三障とは煩悩障(ぼんのうしょう)・業障(ごうしょう)・報障(ほうしょう)である。煩悩障とは、我が心の中の貧・瞋・癡により、信心に迷いを生ずる障りである。業障とは、家庭内の問題で信心が妨げられること。また報障とは、自分の生活を左右できる権力ある者が信心を妨害することである。四魔の中の天子魔もこれと同じで、この報障こそ最も大きな障碍である。
さて、この三障四魔が競い起こるということは、持つ法が正法であり、また仏法の実践が本物になってきたという証拠、またこれを乗りこえれば成仏が叶うということを示すものであるから、むしろ喜ばねばならない。
「潮の干ると満つと、月の出づると入ると、夏と秋と、冬と春との境には、必ず相違する事あり。凡夫の仏になる、又かくのごとし、必ず三障四魔と申す障いできたれば、賢者はよろこび、愚者は退くこれなり」(兵衛志殿御返事)と。
賢者は三障四魔の出来をむしろ喜び、愚者はこれによって退転すると仰せられている。されば仏法を実践する者は、魔を魔と見破る見識を持たねばならぬ。これを見破って一段と強き信心に立つ時、始めて魔障に打ち勝ち成仏の境界を得るのである。

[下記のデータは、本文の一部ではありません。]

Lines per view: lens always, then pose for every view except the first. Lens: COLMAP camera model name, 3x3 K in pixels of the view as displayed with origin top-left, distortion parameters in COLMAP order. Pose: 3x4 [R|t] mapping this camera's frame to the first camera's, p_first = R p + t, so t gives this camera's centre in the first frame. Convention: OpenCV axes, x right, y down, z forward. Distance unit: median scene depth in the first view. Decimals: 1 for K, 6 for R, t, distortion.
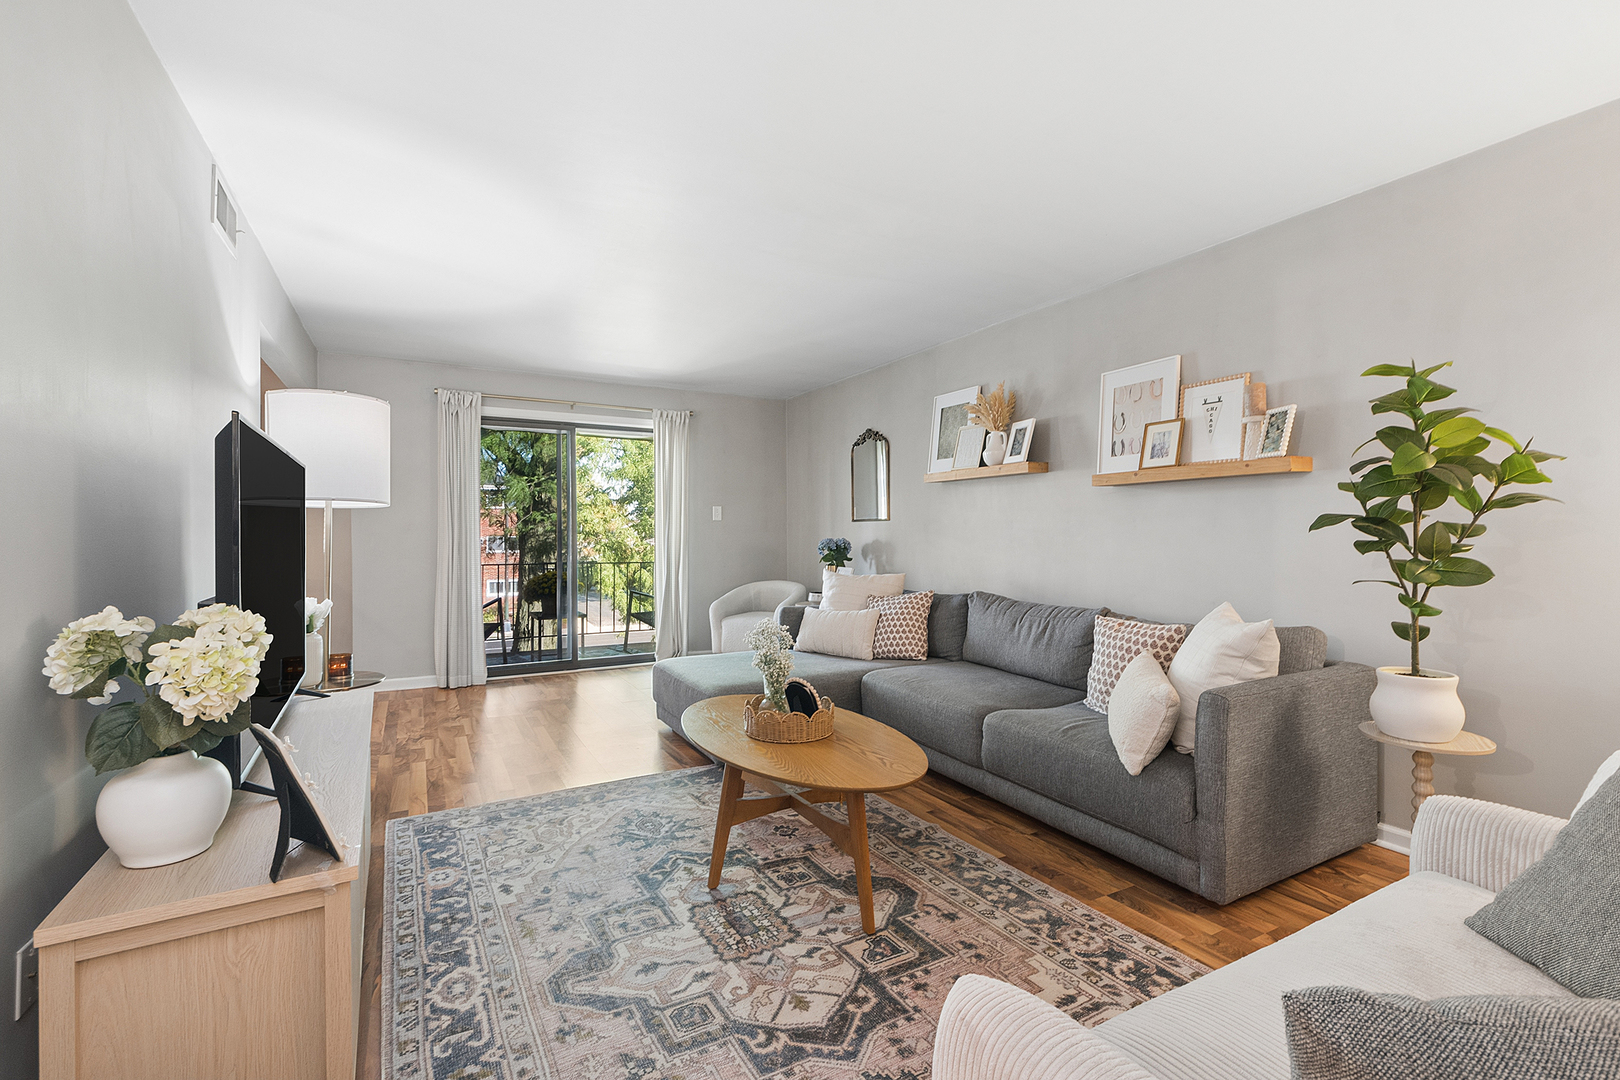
lens RADIAL K [[721.1, 0, 800.5], [0, 721.1, 534.2], [0, 0, 1]] dist [0.000133, -0.000885]
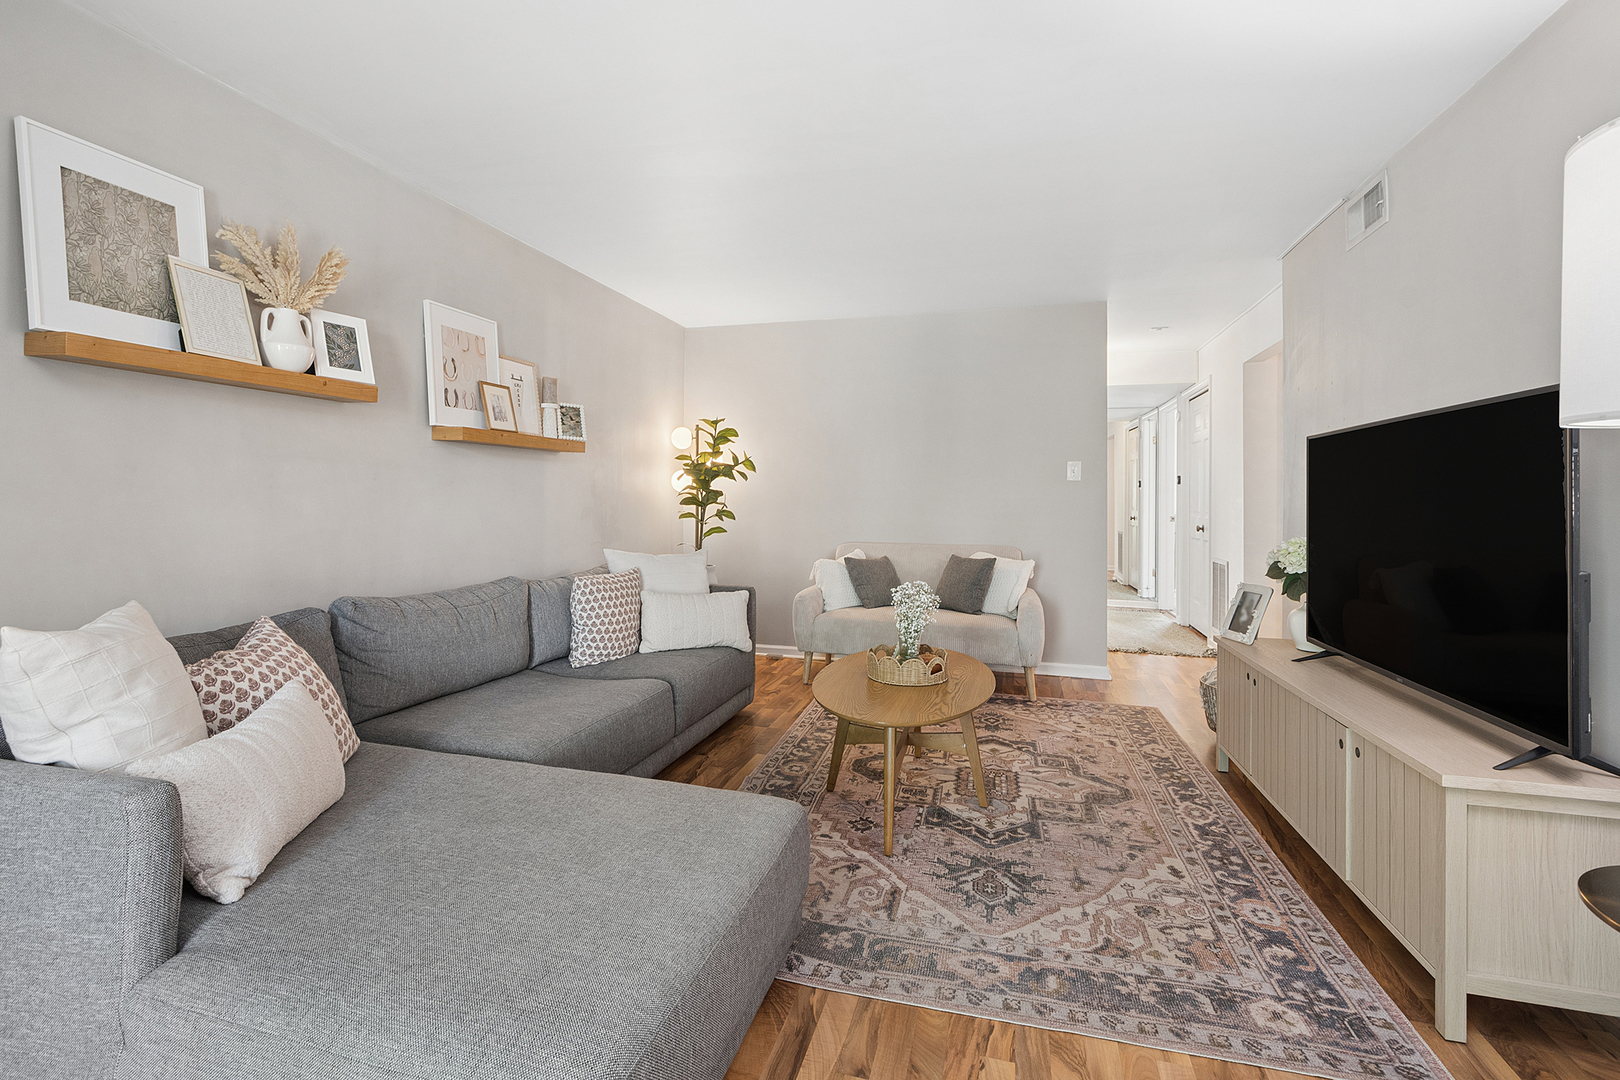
lens RADIAL K [[721.1, 0, 800.5], [0, 721.1, 534.2], [0, 0, 1]] dist [0.000133, -0.000885]
pose [[-0.711219, -0.040808, 0.701785, -0.696324], [-0.005967, 0.998628, 0.052022, -0.006436], [-0.702945, 0.032812, -0.710487, 1.983498]]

そして、魔に打ち勝って自身を顧みれば、魔障が競い起きたことにより、かえって我が境界を変えることが出来たことに気付くであろう。もし魔障がなければ成長もない。信心さえ強ければ、魔はかえって成仏の助けとなるのである。
この原理を法華経には 「魔及び魔民有りと雖も、皆仏法を護らん」(授記品)と説き、 さらに大聖人は御自身の実証体験の上から 「人をよく成すものは、方人(かたうど)よりも強敵(ごうてき)が人をばよくなしけるなり。--- 日蓮が仏にならん第一の方人は影信、法師には良観・道隆・道阿弥陀仏、平左衛門尉・守殿ましまさずんば、争か法華経の行者とはなるべきと悦ぶ」(種々御振舞御書)と御指南下されている。